If intervention other than phlebotomy is necessary (eg, because of symptoms or thrombotic events), interferon or ruxolitinib is preferred. Anagrelide has been used to control the platelet count but has both cardiac and renal toxicity and can cause anemia.
Pegylated interferon alfa-2b or interferon alfa-2a specifically targets the affected cell and not normal stem cells in polycythemia vera. These drugs are usually well-tolerated and are effective in controlling pruritus and excessive blood production as well as reducing spleen size. About 20 % of patients achieve complete molecular remission.
Ruxolitinib, a nonspecific JAK inhibitor, is used in polycythemia vera and in post-polycythemia vera myelofibrosis. In polycythemia vera, it is usually given starting at 10 mg orally twice a day and continued as long as the response is occurring without undue toxicity. If JAK inhibitor drugs are not available and cytoreduction is needed, pegylated interferon is the drug of choice.
Hydroxyurea is in widespread use in polycythemia vera. However, although it has some antiplatelet activity, it does not prevent either arterial or venous thrombosis and is inferior to JAK inhibitors such as ruxolitinib. Hydroxyurea should be prescribed only by specialists familiar with its use and monitoring. .

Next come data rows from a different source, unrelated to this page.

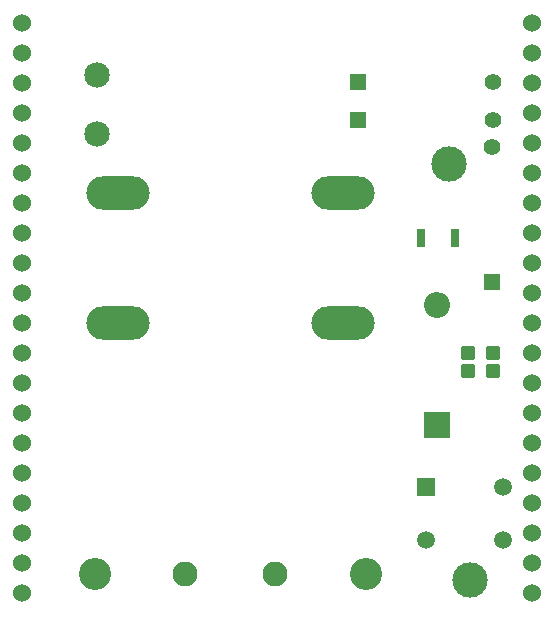
<source format=gbr>
%TF.GenerationSoftware,KiCad,Pcbnew,8.0.8*%
%TF.CreationDate,2025-02-03T20:55:20-05:00*%
%TF.ProjectId,IMD Latching Module V2.0,494d4420-4c61-4746-9368-696e67204d6f,rev?*%
%TF.SameCoordinates,Original*%
%TF.FileFunction,Soldermask,Top*%
%TF.FilePolarity,Negative*%
%FSLAX46Y46*%
G04 Gerber Fmt 4.6, Leading zero omitted, Abs format (unit mm)*
G04 Created by KiCad (PCBNEW 8.0.8) date 2025-02-03 20:55:20*
%MOMM*%
%LPD*%
G01*
G04 APERTURE LIST*
G04 Aperture macros list*
%AMRoundRect*
0 Rectangle with rounded corners*
0 $1 Rounding radius*
0 $2 $3 $4 $5 $6 $7 $8 $9 X,Y pos of 4 corners*
0 Add a 4 corners polygon primitive as box body*
4,1,4,$2,$3,$4,$5,$6,$7,$8,$9,$2,$3,0*
0 Add four circle primitives for the rounded corners*
1,1,$1+$1,$2,$3*
1,1,$1+$1,$4,$5*
1,1,$1+$1,$6,$7*
1,1,$1+$1,$8,$9*
0 Add four rect primitives between the rounded corners*
20,1,$1+$1,$2,$3,$4,$5,0*
20,1,$1+$1,$4,$5,$6,$7,0*
20,1,$1+$1,$6,$7,$8,$9,0*
20,1,$1+$1,$8,$9,$2,$3,0*%
G04 Aperture macros list end*
%ADD10RoundRect,0.102000X0.485000X-0.450000X0.485000X0.450000X-0.485000X0.450000X-0.485000X-0.450000X0*%
%ADD11C,3.000000*%
%ADD12C,1.524000*%
%ADD13R,1.498600X1.498600*%
%ADD14C,1.498600*%
%ADD15R,0.660400X1.549400*%
%ADD16O,5.350000X2.850000*%
%ADD17C,2.717800*%
%ADD18C,2.108200*%
%ADD19R,1.397000X1.397000*%
%ADD20C,1.397000*%
%ADD21C,2.154000*%
%ADD22R,2.200000X2.200000*%
%ADD23O,2.200000X2.200000*%
G04 APERTURE END LIST*
D10*
%TO.C,D1*%
X90620000Y-80270000D03*
X90620000Y-78750000D03*
%TD*%
%TO.C,D2*%
X88540000Y-80260000D03*
X88540000Y-78740000D03*
%TD*%
D11*
%TO.C,TP2*%
X86900000Y-62700000D03*
%TD*%
D12*
%TO.C,J3*%
X50800000Y-99060000D03*
X50800000Y-96520000D03*
X50800000Y-93980000D03*
X50800000Y-91440000D03*
X50800000Y-88900000D03*
X50800000Y-86360000D03*
X50800000Y-83820000D03*
X50800000Y-81280000D03*
X50800000Y-78740000D03*
X50800000Y-76200000D03*
X50800000Y-73660000D03*
X50800000Y-71120000D03*
X50800000Y-68580000D03*
X50800000Y-66040000D03*
X50800000Y-63500000D03*
X50800000Y-60960000D03*
X50800000Y-58420000D03*
X50800000Y-55880000D03*
X50800000Y-53340000D03*
X50800000Y-50800000D03*
%TD*%
D13*
%TO.C,IMD RESET*%
X85019999Y-90070000D03*
D14*
X91520000Y-90070000D03*
X85019999Y-94570001D03*
X91520000Y-94570001D03*
%TD*%
D15*
%TO.C,D4*%
X84600000Y-69000000D03*
X87444800Y-69000000D03*
%TD*%
D16*
%TO.C,K1*%
X58920000Y-65159999D03*
X58920000Y-76160000D03*
D17*
X56970000Y-97460000D03*
D18*
X64620000Y-97460000D03*
X72220000Y-97460000D03*
D17*
X79870000Y-97460000D03*
D16*
X77919998Y-76160000D03*
X77919998Y-65159999D03*
%TD*%
D19*
%TO.C,R2*%
X79200000Y-59000000D03*
D20*
X90630000Y-59000000D03*
%TD*%
D21*
%TO.C,J4*%
X57130000Y-55150000D03*
X57130000Y-60150000D03*
%TD*%
D11*
%TO.C,TP1*%
X88720000Y-97970000D03*
%TD*%
D19*
%TO.C,R1*%
X79200000Y-55800000D03*
D20*
X90630000Y-55800000D03*
%TD*%
D12*
%TO.C,J2*%
X94000000Y-99060000D03*
X94000000Y-96520000D03*
X94000000Y-93980000D03*
X94000000Y-91440000D03*
X94000000Y-88900000D03*
X94000000Y-86360000D03*
X94000000Y-83820000D03*
X94000000Y-81280000D03*
X94000000Y-78740000D03*
X94000000Y-76200000D03*
X94000000Y-73660000D03*
X94000000Y-71120000D03*
X94000000Y-68580000D03*
X94000000Y-66040000D03*
X94000000Y-63500000D03*
X94000000Y-60960000D03*
X94000000Y-58420000D03*
X94000000Y-55880000D03*
X94000000Y-53340000D03*
X94000000Y-50800000D03*
%TD*%
D22*
%TO.C,D3*%
X85920000Y-84790000D03*
D23*
X85920000Y-74630000D03*
%TD*%
D19*
%TO.C,R3*%
X90600000Y-72730000D03*
D20*
X90600000Y-61300000D03*
%TD*%
M02*

</source>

It is not necessary to lower the white blood cell or platelet count to normal.
Treatment of complications
Hyperuricemia should be treated with allopurinol 300 mg orally once a day if it causes symptoms or if patients are receiving simultaneous myelosuppressive therapy.
Pruritus may be managed with antihistamines but is often difficult to control; ruxolitinib and interferon are effective. Cholestyramine, cyproheptadine, cimetidine, paroxetine, or PUVA light therapy may also be successful. After bathing, the skin should be dried gently.